UK sprayer manufacturer, Knight Farm Machinery, unveiled a new in-house developed system that allows sprayers equipped with boom recirculation to incorporate chemical injection.

“Because established chemical injection systems are designed to inject before the spray lines, there is a significant time lag from the point of injection to the point at which the product arrives at all of the nozzles, creating a particular problem when patch-spraying”, says Brian Knight, managing director.

“With the boom recirculation systems fitted to mainstream sprayers, chemical is circulated back to the tank– but of course, unless modified this isn’t compatible with chemical injection, as the tank contents would become contaminated.

"The new Smart-Inject development overcomes this by injecting chemical at the nozzle body, so base and injected products are handled separately until the point of application, with the rates of each independently variable in real time.

"With environmental pressures driving reduced chemical use, plus optical camera systems to aid spot spraying becoming established, it makes patch and spot spraying simple.”
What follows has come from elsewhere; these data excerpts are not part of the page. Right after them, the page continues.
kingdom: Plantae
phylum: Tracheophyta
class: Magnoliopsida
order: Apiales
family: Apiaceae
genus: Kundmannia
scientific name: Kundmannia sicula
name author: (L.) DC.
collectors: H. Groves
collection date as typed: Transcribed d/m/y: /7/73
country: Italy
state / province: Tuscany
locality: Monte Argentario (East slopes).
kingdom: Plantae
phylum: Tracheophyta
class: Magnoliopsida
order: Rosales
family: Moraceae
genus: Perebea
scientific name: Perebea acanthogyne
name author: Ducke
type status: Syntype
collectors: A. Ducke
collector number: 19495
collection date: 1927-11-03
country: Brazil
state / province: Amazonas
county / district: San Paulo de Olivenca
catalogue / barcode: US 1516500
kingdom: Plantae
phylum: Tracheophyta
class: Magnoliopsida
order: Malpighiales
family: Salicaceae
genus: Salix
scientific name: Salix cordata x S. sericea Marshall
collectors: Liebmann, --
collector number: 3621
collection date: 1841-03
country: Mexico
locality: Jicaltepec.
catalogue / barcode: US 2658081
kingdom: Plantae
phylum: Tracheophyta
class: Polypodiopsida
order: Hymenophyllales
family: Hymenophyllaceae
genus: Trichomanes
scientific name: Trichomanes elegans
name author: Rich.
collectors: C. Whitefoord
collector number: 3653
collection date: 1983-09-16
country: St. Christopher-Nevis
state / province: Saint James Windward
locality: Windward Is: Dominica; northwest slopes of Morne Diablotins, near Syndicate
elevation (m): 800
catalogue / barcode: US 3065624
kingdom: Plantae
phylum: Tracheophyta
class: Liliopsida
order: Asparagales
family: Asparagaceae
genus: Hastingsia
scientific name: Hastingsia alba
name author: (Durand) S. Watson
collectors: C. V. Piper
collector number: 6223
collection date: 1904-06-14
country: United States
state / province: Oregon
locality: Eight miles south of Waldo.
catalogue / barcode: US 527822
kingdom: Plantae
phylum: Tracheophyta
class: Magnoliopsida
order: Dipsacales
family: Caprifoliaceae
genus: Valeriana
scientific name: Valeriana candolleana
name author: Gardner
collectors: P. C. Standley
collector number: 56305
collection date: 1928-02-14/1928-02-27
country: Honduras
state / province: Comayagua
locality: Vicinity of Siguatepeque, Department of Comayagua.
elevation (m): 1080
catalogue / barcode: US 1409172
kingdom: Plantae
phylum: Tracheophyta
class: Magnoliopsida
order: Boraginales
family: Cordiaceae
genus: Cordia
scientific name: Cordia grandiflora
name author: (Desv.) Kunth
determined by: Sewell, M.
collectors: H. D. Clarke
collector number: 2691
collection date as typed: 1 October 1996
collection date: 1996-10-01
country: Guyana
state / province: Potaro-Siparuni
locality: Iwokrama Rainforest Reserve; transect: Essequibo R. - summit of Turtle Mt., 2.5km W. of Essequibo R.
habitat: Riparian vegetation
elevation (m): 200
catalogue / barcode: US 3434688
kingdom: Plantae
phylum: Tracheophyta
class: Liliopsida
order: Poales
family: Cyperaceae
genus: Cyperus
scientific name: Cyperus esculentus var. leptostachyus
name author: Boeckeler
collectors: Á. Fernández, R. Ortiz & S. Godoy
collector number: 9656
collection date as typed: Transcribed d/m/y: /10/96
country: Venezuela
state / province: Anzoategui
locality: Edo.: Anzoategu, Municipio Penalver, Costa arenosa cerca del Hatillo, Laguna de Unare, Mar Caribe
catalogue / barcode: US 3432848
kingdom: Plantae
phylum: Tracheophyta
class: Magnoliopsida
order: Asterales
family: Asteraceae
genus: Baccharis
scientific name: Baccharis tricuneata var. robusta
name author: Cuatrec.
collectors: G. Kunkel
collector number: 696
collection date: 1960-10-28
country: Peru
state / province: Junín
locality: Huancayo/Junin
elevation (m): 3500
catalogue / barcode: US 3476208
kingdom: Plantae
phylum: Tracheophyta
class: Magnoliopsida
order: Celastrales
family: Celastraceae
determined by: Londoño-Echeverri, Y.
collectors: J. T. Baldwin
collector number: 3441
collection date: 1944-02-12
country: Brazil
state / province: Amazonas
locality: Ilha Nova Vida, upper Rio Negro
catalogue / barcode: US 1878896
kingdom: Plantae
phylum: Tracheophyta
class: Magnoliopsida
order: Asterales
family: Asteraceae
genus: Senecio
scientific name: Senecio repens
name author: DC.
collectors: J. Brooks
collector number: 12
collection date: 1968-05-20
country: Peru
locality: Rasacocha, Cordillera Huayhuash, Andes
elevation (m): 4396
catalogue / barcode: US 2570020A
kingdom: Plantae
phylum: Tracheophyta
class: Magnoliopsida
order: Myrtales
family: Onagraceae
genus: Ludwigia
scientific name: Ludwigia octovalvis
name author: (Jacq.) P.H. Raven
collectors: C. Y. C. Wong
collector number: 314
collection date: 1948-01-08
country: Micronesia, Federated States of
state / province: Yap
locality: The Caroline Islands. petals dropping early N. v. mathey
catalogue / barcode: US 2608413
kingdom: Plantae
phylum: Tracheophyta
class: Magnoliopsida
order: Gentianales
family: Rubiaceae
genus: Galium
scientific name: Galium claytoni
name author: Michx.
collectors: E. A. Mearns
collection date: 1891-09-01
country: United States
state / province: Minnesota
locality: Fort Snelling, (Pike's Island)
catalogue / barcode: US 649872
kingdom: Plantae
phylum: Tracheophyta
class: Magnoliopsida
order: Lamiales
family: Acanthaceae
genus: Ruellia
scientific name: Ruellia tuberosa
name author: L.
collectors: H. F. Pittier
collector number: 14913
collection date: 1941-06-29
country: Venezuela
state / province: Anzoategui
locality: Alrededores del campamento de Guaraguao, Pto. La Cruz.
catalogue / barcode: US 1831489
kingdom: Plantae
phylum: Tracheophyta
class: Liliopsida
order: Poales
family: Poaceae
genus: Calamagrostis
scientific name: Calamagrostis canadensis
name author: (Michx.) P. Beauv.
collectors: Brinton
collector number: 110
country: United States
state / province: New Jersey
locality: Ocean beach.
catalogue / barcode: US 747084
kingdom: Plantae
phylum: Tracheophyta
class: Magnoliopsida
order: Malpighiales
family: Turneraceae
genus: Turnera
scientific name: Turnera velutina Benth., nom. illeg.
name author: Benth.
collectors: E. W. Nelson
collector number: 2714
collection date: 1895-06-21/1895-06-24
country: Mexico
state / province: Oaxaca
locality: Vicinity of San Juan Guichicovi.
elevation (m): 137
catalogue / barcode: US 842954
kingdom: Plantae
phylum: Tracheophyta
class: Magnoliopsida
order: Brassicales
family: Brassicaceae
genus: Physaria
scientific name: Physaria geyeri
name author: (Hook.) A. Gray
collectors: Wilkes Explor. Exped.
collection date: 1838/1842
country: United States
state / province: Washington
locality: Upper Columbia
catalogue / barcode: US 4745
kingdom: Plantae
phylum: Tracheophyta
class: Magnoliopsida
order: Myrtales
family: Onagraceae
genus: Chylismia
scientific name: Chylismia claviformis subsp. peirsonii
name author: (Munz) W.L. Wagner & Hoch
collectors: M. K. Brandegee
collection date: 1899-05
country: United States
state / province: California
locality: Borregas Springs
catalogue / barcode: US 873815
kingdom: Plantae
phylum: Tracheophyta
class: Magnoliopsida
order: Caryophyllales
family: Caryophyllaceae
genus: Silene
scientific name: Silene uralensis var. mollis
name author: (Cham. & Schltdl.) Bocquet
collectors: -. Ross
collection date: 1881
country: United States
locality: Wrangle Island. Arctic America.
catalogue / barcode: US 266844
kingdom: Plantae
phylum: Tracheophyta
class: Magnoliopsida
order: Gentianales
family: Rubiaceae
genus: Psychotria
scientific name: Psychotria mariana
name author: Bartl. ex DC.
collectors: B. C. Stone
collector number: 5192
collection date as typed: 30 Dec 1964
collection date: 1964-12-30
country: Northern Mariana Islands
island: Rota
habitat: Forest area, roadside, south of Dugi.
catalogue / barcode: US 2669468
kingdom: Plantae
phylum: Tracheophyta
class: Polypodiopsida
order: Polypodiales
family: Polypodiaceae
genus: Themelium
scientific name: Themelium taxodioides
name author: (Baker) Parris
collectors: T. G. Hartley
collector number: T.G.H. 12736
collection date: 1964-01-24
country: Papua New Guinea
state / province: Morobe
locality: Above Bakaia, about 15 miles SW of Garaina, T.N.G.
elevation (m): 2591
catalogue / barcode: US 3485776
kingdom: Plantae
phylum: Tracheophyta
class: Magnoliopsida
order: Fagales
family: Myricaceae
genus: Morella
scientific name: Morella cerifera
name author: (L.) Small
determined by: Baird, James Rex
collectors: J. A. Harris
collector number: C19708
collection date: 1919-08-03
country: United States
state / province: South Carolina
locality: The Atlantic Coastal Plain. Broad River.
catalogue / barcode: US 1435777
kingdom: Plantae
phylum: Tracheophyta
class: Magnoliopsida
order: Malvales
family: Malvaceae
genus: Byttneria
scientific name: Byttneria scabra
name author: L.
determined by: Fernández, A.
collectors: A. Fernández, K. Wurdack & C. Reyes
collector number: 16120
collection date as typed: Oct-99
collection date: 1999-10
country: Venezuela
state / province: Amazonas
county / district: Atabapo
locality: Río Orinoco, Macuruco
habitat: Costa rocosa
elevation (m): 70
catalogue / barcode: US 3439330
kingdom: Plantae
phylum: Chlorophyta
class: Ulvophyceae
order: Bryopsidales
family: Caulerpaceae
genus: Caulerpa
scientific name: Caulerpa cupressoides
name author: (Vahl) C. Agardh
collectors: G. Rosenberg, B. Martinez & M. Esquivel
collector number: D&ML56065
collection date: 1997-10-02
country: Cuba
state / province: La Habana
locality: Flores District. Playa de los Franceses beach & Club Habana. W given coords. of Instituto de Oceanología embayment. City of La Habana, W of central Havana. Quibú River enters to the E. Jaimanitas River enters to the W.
Smart-Inject (patent pending), harnesses the benefits of pulse-width modulation (PWM) to enable injection of chemical at the nozzle, with application rate controllable by altering the frequency of the PWM valve.

An alternative version has also been developed for use with sprayers equipped with Knight Individual Nozzle Switching (KINS).

“This can be used in conjunction with the development of optical technology that recognises green on green and green on brown imaging. Smart-Inject is retrofittable and ideal for patch spraying, avoiding the need to estimate how much chemical to pre-mix, because it is injected in real time. Two different tank mixes are not required.

"We intend to make Smart-Inject available through a third-party manufacturer to produce this technology for sale to sprayer makers globally,” added Brian.

New contour-following boom tech

Knight also unveiled its new Contour Master terrain-tracking technology for all Knight sprayers with tri-fold booms (30-42m), which uses four sensors across the boom in combination with advanced software to provide highly accurate contour-following.

It controls the boom height, boom levelling and variable geometry of each boom side (+/-5o) to keep the nozzles at a consistent height from the crop/ground.

It also showcased a new 6G version of Contour Master that uses six sensors and Knight’s own developments to manage additional variable geometry points between the inner and outer boom sections.

Trialled during development on both self-propelled and Trailblazer trailed sprayers, the 6G system adds full independent automatic movement of the outer boom sections to the existing boom contour-following.

These provide 8 degrees of movement at the boom ends in both upward and downward directions, to prevent outer sections fouling the ground and ensure all nozzles are kept at the required height. Contour Master 6G will also be available as an option on Knight self-propelled and Trailblazer trailed sprayers with tri-fold booms of 30m and above.